PROVIDED DATA:
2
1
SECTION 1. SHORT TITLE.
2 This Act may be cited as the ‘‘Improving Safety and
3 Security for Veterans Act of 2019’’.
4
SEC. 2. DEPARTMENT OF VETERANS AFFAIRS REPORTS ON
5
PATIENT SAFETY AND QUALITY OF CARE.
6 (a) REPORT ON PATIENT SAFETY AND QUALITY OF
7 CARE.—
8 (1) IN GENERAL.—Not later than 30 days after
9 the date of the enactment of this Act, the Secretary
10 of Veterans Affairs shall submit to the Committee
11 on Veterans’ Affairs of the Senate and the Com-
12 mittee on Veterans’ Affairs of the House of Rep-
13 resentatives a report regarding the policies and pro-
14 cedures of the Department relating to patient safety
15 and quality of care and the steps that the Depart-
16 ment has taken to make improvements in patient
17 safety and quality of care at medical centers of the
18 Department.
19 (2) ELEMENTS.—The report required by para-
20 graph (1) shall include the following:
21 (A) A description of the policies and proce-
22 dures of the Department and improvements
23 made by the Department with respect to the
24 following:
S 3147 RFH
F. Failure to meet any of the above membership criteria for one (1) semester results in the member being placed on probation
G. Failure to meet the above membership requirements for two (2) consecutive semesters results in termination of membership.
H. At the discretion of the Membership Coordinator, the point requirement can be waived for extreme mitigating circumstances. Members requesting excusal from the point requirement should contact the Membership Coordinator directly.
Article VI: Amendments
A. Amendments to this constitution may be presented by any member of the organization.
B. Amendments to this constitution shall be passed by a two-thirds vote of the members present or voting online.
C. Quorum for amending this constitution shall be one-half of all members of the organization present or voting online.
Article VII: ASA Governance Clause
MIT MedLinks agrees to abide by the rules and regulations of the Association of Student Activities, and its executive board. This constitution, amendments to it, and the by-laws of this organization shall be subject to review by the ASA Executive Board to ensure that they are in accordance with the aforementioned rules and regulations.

TASK DETAILS:
Wherever the string "above" occurs in the entries, copy that whole line.

WRITTEN ANSWER:
F. Failure to meet any of the above membership criteria for one (1) semester results in the member being placed on probation
G. Failure to meet the above membership requirements for two (2) consecutive semesters results in termination of membership.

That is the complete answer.